10 ans après 2001, 2011, le laboratoire Yayi de la fraude électorale a produit un virus anti-démocratie encore plus nocif. Les thuriféraires du régime l’avaient appelé K.O. Les vautours vociféraient du Nord au Sud, de l’Est à l’Ouest, rien que pour faire l’apologie du mal. En 2011, je n’avais même pas de candidat, mais je regardais la mort dans l’âme toutes ces centaines de milliers de Béninois, privées de carte d’électeur, parce qu’ils étaient dans des circonscriptions électorales réputées hostiles aux FCBE. Et après, il y a eu des scènes de violence à Porto Novo le jour du scrutin. Même scenario qu’en 2001 : On enchaine avec Neil Oliver, Vivi l’Inter, Madou et les autres : « Élection, ce n’est pas la guerre, nous sommes tous des frères… ». Et ça y est, c’est la paix. On reproche à ceux qui tiennent à la vérité de vouloir la guerre. C’est Béninois. Aujourd’hui, on est presque tenté de se réjouir de voir Yayi face aux vicissitudes du karma. Mais, ce serait de la diversion. Il vaut mieux se concentrer sur la tragédie d’aujourd’hui.

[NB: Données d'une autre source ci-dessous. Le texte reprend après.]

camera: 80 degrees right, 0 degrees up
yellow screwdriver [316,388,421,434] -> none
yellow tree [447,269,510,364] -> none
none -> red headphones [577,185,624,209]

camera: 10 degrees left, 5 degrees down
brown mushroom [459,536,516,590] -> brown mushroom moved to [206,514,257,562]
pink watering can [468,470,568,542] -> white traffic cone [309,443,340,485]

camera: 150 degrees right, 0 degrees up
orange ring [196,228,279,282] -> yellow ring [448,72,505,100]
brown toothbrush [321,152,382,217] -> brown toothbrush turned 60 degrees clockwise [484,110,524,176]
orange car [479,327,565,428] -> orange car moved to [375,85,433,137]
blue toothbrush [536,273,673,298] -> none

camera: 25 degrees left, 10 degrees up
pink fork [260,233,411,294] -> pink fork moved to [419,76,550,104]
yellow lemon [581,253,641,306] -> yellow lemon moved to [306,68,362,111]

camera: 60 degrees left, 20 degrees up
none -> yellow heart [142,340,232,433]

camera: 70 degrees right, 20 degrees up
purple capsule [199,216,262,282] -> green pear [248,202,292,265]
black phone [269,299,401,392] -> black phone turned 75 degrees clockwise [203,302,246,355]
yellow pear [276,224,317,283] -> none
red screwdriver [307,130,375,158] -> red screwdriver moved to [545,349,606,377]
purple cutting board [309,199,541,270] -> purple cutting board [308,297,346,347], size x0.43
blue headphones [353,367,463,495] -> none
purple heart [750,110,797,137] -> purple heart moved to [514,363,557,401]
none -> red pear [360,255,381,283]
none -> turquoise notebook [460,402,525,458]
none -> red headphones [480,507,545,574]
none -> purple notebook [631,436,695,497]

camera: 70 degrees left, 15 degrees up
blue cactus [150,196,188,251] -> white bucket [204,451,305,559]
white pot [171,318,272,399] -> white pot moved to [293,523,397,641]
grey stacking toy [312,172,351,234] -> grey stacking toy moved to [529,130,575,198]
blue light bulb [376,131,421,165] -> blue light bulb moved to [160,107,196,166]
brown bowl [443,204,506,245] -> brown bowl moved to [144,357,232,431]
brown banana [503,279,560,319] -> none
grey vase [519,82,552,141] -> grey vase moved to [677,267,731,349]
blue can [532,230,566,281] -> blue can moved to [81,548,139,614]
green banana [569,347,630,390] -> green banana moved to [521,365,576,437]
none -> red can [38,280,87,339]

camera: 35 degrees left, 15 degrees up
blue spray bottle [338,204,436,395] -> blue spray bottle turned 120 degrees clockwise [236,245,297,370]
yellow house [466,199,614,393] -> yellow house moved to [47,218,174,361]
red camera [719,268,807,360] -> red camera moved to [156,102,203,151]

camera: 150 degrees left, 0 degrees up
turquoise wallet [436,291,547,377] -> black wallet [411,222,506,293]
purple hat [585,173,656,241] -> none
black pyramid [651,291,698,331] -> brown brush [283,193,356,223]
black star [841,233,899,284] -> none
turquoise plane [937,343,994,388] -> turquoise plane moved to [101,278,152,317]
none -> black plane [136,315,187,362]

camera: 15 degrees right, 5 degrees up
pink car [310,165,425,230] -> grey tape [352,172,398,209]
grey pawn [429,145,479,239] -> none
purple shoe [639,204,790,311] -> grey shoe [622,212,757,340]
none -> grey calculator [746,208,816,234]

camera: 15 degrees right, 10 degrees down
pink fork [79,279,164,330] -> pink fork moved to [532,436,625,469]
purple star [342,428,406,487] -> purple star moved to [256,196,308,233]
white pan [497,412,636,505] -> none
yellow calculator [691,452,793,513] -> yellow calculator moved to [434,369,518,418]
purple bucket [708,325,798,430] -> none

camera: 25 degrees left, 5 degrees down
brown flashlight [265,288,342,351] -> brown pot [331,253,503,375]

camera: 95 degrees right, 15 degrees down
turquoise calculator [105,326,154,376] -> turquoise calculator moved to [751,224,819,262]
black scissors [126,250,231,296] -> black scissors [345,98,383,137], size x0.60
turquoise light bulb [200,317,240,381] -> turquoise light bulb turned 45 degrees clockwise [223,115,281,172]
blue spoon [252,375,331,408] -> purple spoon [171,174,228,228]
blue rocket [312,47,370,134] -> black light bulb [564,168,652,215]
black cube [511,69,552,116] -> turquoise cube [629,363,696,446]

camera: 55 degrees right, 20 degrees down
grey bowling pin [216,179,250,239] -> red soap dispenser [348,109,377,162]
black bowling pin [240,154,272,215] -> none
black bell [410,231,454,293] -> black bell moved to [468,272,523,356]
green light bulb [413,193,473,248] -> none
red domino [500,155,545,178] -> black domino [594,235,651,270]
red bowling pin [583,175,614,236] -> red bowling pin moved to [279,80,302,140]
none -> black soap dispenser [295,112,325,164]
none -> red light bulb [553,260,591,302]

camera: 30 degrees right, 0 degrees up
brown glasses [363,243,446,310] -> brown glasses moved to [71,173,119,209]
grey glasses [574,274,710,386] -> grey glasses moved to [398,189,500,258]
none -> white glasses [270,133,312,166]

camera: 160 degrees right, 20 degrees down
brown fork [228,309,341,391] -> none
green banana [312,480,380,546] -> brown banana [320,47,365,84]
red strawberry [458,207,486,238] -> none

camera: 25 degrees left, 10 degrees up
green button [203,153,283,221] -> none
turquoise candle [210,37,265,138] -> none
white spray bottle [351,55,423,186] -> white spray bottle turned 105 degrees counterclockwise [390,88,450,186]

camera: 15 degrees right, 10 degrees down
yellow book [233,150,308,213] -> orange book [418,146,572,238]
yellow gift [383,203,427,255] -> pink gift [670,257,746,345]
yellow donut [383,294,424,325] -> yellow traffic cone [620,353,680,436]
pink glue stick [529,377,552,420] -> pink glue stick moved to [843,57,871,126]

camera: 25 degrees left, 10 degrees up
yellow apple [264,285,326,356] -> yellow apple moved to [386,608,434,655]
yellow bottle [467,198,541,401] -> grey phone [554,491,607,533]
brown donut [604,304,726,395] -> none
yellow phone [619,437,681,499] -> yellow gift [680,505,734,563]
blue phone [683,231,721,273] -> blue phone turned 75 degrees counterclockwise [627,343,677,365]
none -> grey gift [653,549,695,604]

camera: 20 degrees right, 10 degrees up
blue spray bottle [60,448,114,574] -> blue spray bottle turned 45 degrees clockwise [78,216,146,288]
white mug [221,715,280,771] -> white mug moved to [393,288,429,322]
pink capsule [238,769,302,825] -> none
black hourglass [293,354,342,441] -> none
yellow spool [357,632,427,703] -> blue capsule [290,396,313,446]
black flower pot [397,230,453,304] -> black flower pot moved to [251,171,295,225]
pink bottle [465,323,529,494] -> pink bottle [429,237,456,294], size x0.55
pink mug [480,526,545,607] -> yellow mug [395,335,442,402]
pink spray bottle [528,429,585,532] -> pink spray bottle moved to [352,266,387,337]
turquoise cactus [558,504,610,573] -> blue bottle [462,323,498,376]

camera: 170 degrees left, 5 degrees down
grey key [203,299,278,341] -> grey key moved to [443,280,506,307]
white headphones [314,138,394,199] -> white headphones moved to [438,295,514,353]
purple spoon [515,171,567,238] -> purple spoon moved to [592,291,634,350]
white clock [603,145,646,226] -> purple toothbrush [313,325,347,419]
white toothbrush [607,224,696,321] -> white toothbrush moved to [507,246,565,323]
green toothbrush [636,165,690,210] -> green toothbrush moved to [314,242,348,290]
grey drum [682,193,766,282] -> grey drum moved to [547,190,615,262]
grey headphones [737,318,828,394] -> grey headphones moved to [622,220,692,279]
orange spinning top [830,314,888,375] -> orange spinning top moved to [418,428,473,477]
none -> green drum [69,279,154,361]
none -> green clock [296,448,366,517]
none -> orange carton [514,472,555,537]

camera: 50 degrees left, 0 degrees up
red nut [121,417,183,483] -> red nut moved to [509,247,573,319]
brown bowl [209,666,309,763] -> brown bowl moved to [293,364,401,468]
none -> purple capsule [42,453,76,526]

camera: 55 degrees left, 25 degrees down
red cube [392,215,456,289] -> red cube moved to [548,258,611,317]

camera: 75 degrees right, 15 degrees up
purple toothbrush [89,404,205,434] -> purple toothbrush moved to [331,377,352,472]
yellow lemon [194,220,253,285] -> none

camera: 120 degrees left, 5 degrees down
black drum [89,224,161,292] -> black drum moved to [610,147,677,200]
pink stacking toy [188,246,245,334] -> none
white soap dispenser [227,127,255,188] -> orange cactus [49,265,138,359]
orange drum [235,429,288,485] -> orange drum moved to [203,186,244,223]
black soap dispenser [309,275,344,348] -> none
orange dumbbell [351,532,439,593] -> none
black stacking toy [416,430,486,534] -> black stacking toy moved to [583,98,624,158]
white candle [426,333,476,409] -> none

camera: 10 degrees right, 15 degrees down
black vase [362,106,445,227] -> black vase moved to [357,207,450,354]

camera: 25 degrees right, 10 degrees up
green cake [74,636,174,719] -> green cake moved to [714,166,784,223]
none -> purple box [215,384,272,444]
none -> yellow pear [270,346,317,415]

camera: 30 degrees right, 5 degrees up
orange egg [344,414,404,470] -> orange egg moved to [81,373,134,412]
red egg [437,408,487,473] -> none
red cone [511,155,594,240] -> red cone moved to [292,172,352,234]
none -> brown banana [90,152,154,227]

2019, rien qu’en prélude à la calamité de 2021 (je vous laisse y penser), vous voyez déjà ce qui se passe aujourd’hui. Les jets d’eau ne suffisent plus. Des militaires tirent sur des manifestants qui protestent contre la dictature et l’imposture. Et quand on fait le tour des réseaux sociaux, on tombe sur des postes ahurissants. On accuse tout le monde sauf ceux qui ont retiré au peuple furieux le droit de voter pour leur représentant à l’Assemblée Nationale. On lit des beuglements incroyables. On accuse l’opposition d’incitation à la violence. J’en ai même lu un qui s’en prend aux Béninois de la diaspora qui sont les instigateurs de la violence, comme si c’était eux qui avaient créé le fameux subterfuge du certificat de conformité qui ne figure nulle part dans la loi électorale. On oublie que les vrais instigateurs qui sont au pouvoir sont aussi des Béninois de l’extérieur, puisque la plupart ont double nationalité, y compris le Chef de l’État qui est aussi Français. Ils seront les premiers à vous laisser dans la merde si jamais les seigneurs internationaux de la guerre s’y mêlaient. Ils n’iront pas se mettre dans leur gite pour attendre comme Gbagbo qui n’avait qu’un seul pays.

Nous sommes dans une situation où seule la vérité pourra nous sauver. Ce qui se passe aujourd’hui est révélateur du fait que le mensonge et l’hypocrisie sont en train d’atteindre leur apogée. Notre planète est à l’ère du verseau. Les peuples incapables de vibrer à un niveau de conscience qui valide la vérité vont couler. Le Soudan et l’Algérie tendent actuellement vers ce niveau. Aussi douloureux que cela puisse paraitre, Talon est en train de pousser le Béninois à atteindre ce niveau de conscience, malheureusement dans la douleur extrême. Et le jour où ce peuple aura atteint ce niveau, les citoyens du niveau vibratoire de Talon et Yayi ne seront plus jamais candidats, même pas à une élection locale. Le poste de chef de l’État est d’essence fondamentalement spirituel. Je ne dis pas qu’il nous faut des ascètes, mais il y a le minimum d’élévation spirituelle qu’il faut pour sentir les choses venir, s’élever raisonnablement au-delà de la matière pour comprendre que « mens agitat molem ». En tout cas, cette forme de spiritualité dont je parle, ce n’est pas une affaire de loge maçonnique. Je ne vais pas dire plus.

En conclusion, je suis vraiment peiné de ce qui arrive à notre beau pays, mais je ne suis pas surpris. Je m’y attendais depuis 2001. Mon approche relève totalement du déterminisme social. Je ne crois pas au hasard. Nous l’avons préparé cette crise. Arrêtons de battre l’herbe pendant que la vipère est là devant nous. Pour sauver l’avenir de vos enfants, arrêtez de rechercher cette fausse paix, les quelques millions que vous allez amasser à supporter le mensonge vont partir en fumée, et vous allez passer vos vieux jours à enterrer vos enfants. Nous avons atteint le niveau où cette paix que nous désirons de tous nos vœux, nous ne l’aurons que dans la vérité. Continuer sur cette lancée et installer cette législature de 83 malfrats ne contribuera qu’à briser le Bénin en mille morceaux qu’on ne pourra plus recoller. Si vous n’avez qu’un seul Bénin, sauvez-le dans la vérité. Autrement, vous ne faites qu’administrer du suppositoire à un cancéreux en phase terminale en attendant sa mort certaine. J’ai fini.

Christophe Assogba, Journaliste, Docteur en histoire.